• [WORK TASK 1]: According to the text about Fleischmann, in what year did he reach emeritus status?
• [WORK TASK 2]: In the text about Fleischmann, reproduce the wording from "In 1957, Fleischmann" up to and including "and the piano.".
• [WORK TASK 3]: In the text about Fleischmann, rewrite the paragraph that begins "After Fleischmann's return to Germany in 1946" as a short bulleted list that keeps its main facts.

By the time the American Operation Alsos forces had entered Strasboug in late November 1944, von Weizsäcker had already escaped back to Germany. Fleischmann was arrested by the Alsos forces and incarcerated in a local jail until Samuel Goudsmit, chief scientific advisor to Operation Alsos, arrived and made other arrangements for his incarceration. Fleischmann was sent to the United States for interrogation on the Uranverein and to exploit his scientific expertise in nuclear and atomic physics.

After Fleischmann's return to Germany in 1946, he accepted the appointment to the Lehrstuhl für Experimentalphysik (Chair for Experimental Physics) at the University of Hamburg and he became Director of the Physikalische Staatsinstitut (State Physical Institute) and ordinarius professor (ordentlicher Professor) for experimental physics. Initially, due to restrictions by the Allied occupying powers in Germany, nuclear research was forbidden. During this time, Fleischmann developed a new method for determining the optical constants of thin metal layers. As the Cold War developed, this restriction was eased and Fleischmann was able to make the University of Hamburg a center for nuclear physics research. This was done with the able assistance of colleagues such as Erich Bagge, H. Neuert, and Rodolf Kollath.

In 1953, Fleischmann became an ordinarius professor at the University of Erlangen-Nuremberg. He achieved emeritus status in 1969.

In 1957, Fleischmann was a signatory of the manifesto of the Göttinger Achtzehn (Göttingen Eighteen). The 18 eminent scientists were opposed to arming the West German military with tactical nuclear weapons.

==Personal==
Fleischmann was an accomplished musician and he played both the violin and the piano.

==Internal Reports==
The following reports were published in Kernphysikalische Forschungsberichte (Research Reports in Nuclear Physics), an internal publication of the German Uranverein. The reports were classified Top Secret, they had very limited distribution, and the authors were not allowed to keep copies. The reports were confiscated under the Allied Operation Alsos and sent to the United States Atomic Energy Commission for evaluation. In 1971, the reports were declassified and returned to Germany. The reports are available at the Karlsruhe Nuclear Research Center and the American Institute of Physics.

Extracted page text data
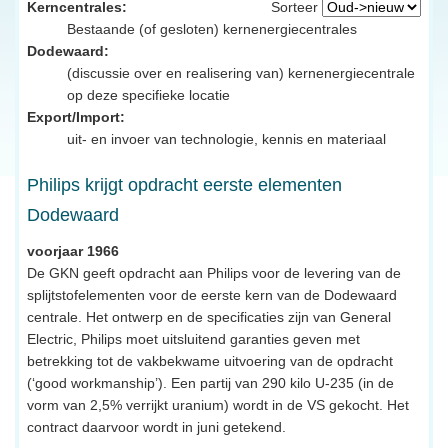
Kerncentrales:
Sorteer
Bestaande (of gesloten) kernenergiecentrales
Dodewaard:
(discussie over en realisering van) kernenergiecentrale
op deze specifieke locatie
Export/Import:
uit- en invoer van technologie, kennis en materiaal
Philips krijgt opdracht eerste elementen
Dodewaard
voorjaar 1966
De GKN geeft opdracht aan Philips voor de levering van de
splijtstofelementen voor de eerste kern van de Dodewaard
centrale. Het ontwerp en de specificaties zijn van General
Electric, Philips moet uitsluitend garanties geven met
betrekking tot de vakbekwame uitvoering van de opdracht
(‘good workmanship’). Een partij van 290 kilo U-235 (in de
vorm van 2,5% verrijkt uranium) wordt in de VS gekocht. Het
contract daarvoor wordt in juni getekend.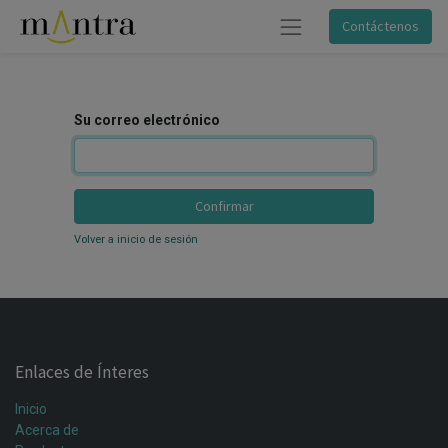
Contáctenos
Su correo electrónico
Confirmar
Volver a inicio de sesión
Enlaces de Ínteres
Inicio
Acerca de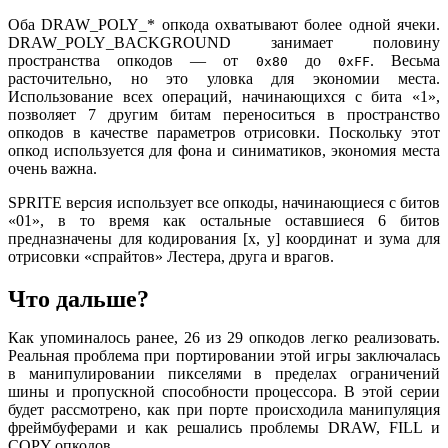
Оба DRAW_POLY_* опкода охватывают более одной ячеки.
DRAW_POLY_BACKGROUND занимает половину
пространства опкодов — от
до
. Весьма
0x80
0xFF
расточительно, но это уловка для экономии места.
Использование всех операций, начинающихся с бита «1»,
позволяет 7 другим битам переноситься в пространство
опкодов в качестве параметров отрисовки. Поскольку этот
опкод используется для фона и синиматиков, экономия места
очень важна.
SPRITE версия использует все опкоды, начинающиеся с битов
«01», в то время как остальные оставшиеся 6 битов
предназначены для кодирования [x, y] координат и зума для
отрисовки «спрайтов» Лестера, друга и врагов.
Что дальше?
Как упоминалось ранее, 26 из 29 опкодов легко реализовать.
Реальная проблема при портировании этой игры заключалась
в манипулировании пикселями в пределах ограничений
шины и пропускной способности процессора. В этой серии
будет рассмотрено, как при порте происходила манипуляция
фреймбуферами и как решались проблемы DRAW, FILL и
COPY опкодов.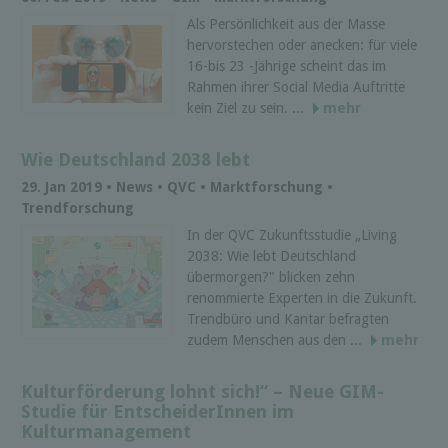
Als Persönlichkeit aus der Masse
hervorstechen oder anecken: für viele
16-bis 23 -Jährige scheint das im
Rahmen ihrer Social Media Auftritte
kein Ziel zu sein. ...
mehr
Wie Deutschland 2038 lebt
29. Jan 2019 • News • QVC • Marktforschung •
Trendforschung
In der QVC Zukunftsstudie „Living
2038: Wie lebt Deutschland
übermorgen?" blicken zehn
renommierte Experten in die Zukunft.
Trendbüro und Kantar befragten
zudem Menschen aus den ...
mehr
Kulturförderung lohnt sich!“ – Neue GIM-
Studie für EntscheiderInnen im
Kulturmanagement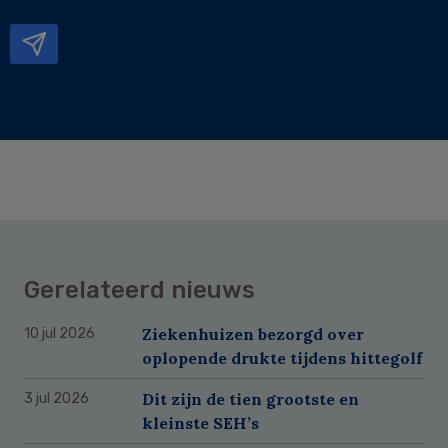
mailadres
Gerelateerd nieuws
Ziekenhuizen bezorgd over
10 jul 2026
oplopende drukte tijdens hittegolf
Dit zijn de tien grootste en
3 jul 2026
kleinste SEH’s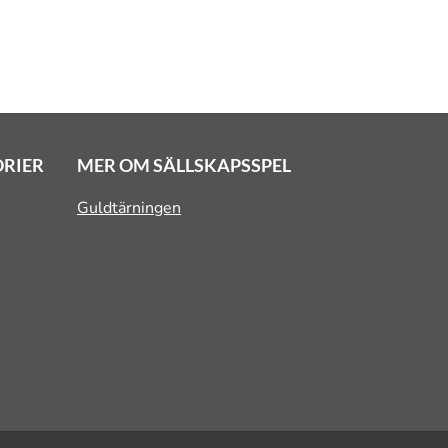
ORIER
MER OM SÄLLSKAPSSPEL
Guldtärningen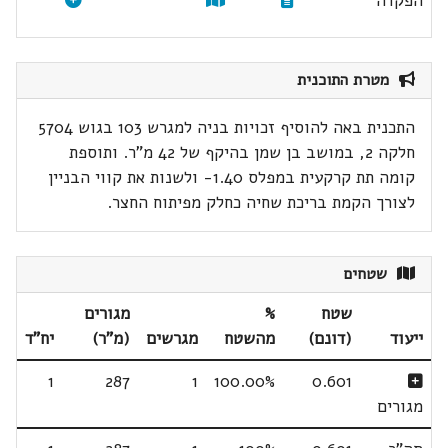
הפקדה
מטרת התוכנית
התכנית באה להוסיף זכויות בניה למגרש 103 בגוש 5704
חלקה 2, במושב בן שמן בהיקף של 42 מ"ר. ותוספת
קומה תת קרקעית במפלס 1.40- ולשנות את קווי הבניין
לצורך הקמת בריכת שחיה כחלק מפיתוח החצר.
שטחים
שטח
%
מגורים
ייעוד
(דונם)
מהשטח
מגרשים
(מ"ר)
יח"ד
1
287
1
100.00%
0.601
מגורים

• [EXERCISE ANSWER 1]: 1969

• [EXERCISE ANSWER 2]:
In 1957, Fleischmann was a signatory of the manifesto of the Göttinger Achtzehn (Göttingen Eighteen). The 18 eminent scientists were opposed to arming the West German military with tactical nuclear weapons.

==Personal==
Fleischmann was an accomplished musician and he played both the violin and the piano.

• [EXERCISE ANSWER 3]:
- In 1946, after returning to Germany, Fleischmann accepted the Chair for Experimental Physics at the University of Hamburg.
- He became Director of the State Physical Institute and ordinarius professor for experimental physics.
- At first, the Allied occupying powers forbade nuclear research.
- During that period he developed a new method for determining the optical constants of thin metal layers.
- As the Cold War developed, the restriction was eased, and he made the University of Hamburg a center for nuclear physics research.
- Colleagues such as Erich Bagge, H. Neuert, and Rodolf Kollath helped him.